Harry Reid cared sincerely about our students
Professor Emeritus Richard Tracy recounts a story of Senator Harry Reid's enthusiastic support of the University and its students
Editor's note: This was originally sent as an email by Professor Tracy to his colleagues and is republished here with his permission.
Today I watched the memorial service for former Senator Harry Reid. Many people in attendance had memorable and special anecdotes to share. I have my own anecdote to share with you.
Before I share my anecdote, let me share a bit of history. As many of you know, Senator Reid did more for the people of Nevada than any previous politician in Nevada history. He secured a great deal of fiscal support for the University, the VA and Reno, and you can see that grateful people have added his name to buildings everywhere.
Fewer of you know that Senator Reid worked hard to secure funds for a research center in Biology at the University. The center was the Biological Resources Research Center (BRRC), and the funds came to the center as the Nevada Biodiversity Initiative (NBI) spearheaded first by Dennis Murphy and later by Pete Brussard and me. Harry Reid obtained literally millions of dollars for us and, several hundred students, including dozens of graduate students and postdocs, as well as many faculty, were funded by NBI and BRRC.
You might ask, “How was it that some of our faculty got fiscal help from our Senator?” Well, Senator Reid became terrifically concerned when the desert tortoise was federally listed as a “threatened species,” and as a result the Fish and Wildlife Service literally shut down Las Vegas (truly, all urban development was stopped “dead in its tracks” until a plan was created to secure the future for the threatened species).
Senator Reid came to us and asked, “Is it possible to protect sensitive species while allowing commerce to progress in Nevada?” We said, "Yes, as long as we can UNDERSTAND the needs of sensitive species (requiring research), and we need to be at the table during planning, so that science can guide commerce to be compatible with conserving biological resources."

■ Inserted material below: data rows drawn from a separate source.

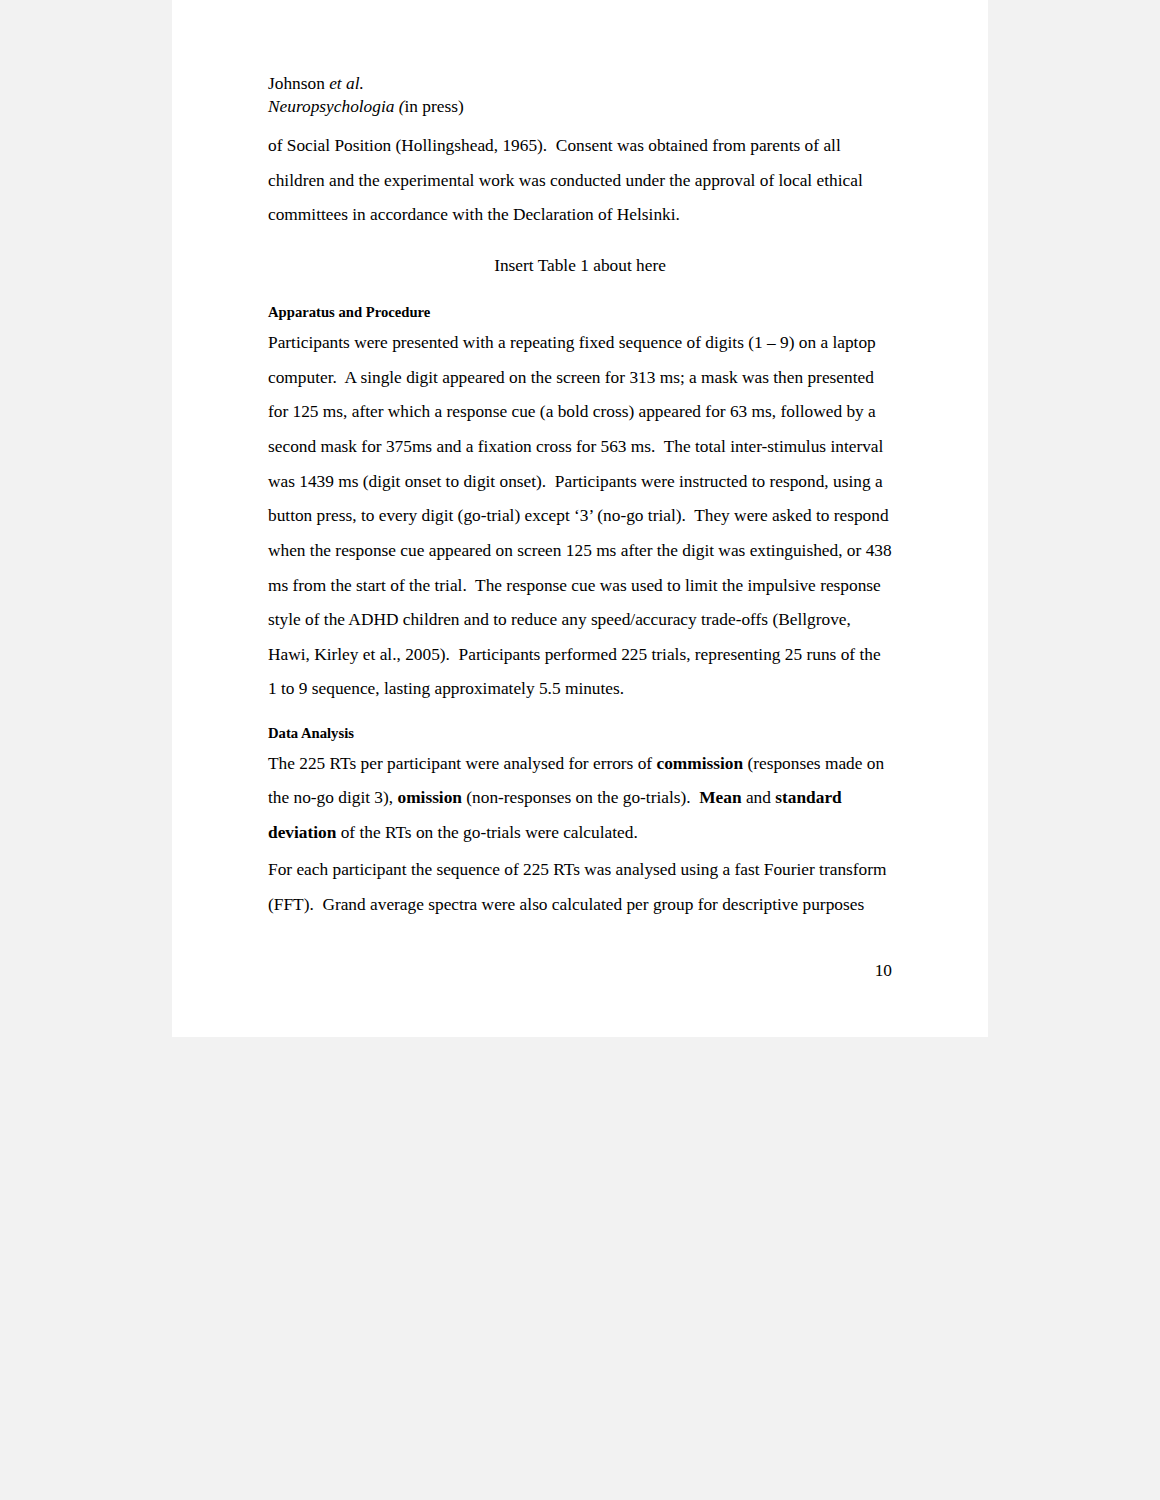Johnson et al.
Neuropsychologia (in press)
of Social Position (Hollingshead, 1965). Consent was obtained from parents of all children and the experimental work was conducted under the approval of local ethical committees in accordance with the Declaration of Helsinki.
Insert Table 1 about here
Apparatus and Procedure
Participants were presented with a repeating fixed sequence of digits (1 – 9) on a laptop computer. A single digit appeared on the screen for 313 ms; a mask was then presented for 125 ms, after which a response cue (a bold cross) appeared for 63 ms, followed by a second mask for 375ms and a fixation cross for 563 ms. The total inter-stimulus interval was 1439 ms (digit onset to digit onset). Participants were instructed to respond, using a button press, to every digit (go-trial) except ‘3’ (no-go trial). They were asked to respond when the response cue appeared on screen 125 ms after the digit was extinguished, or 438 ms from the start of the trial. The response cue was used to limit the impulsive response style of the ADHD children and to reduce any speed/accuracy trade-offs (Bellgrove, Hawi, Kirley et al., 2005). Participants performed 225 trials, representing 25 runs of the 1 to 9 sequence, lasting approximately 5.5 minutes.
Data Analysis
The 225 RTs per participant were analysed for errors of commission (responses made on the no-go digit 3), omission (non-responses on the go-trials). Mean and standard deviation of the RTs on the go-trials were calculated.
For each participant the sequence of 225 RTs was analysed using a fast Fourier transform (FFT). Grand average spectra were also calculated per group for descriptive purposes
10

Senator Reid visited the BRRC several times for us to provide “dog and pony shows” of our successes. We were, of course, justifiably proud of our research and conservation accomplishments, and that brings me to my anecdote:
While we gave our formal presentations to the Senator, he explicitly interrupted to ask the students who were present what their roles were in this work and how their roles helped them in pursuing their goals and careers. Senator Reid was genuinely and sincerely VERY interested in how our center and initiative were helping students in their education, and he wanted to know how the funds that he was able to secure for us helped students.
I’ll always be grateful for Harry Reid because he cared sincerely about our students. We owe much to that great man, and all that he did for the University was not for any personal reward, but to help the people of Nevada, and especially the students of the University of Nevada, Reno.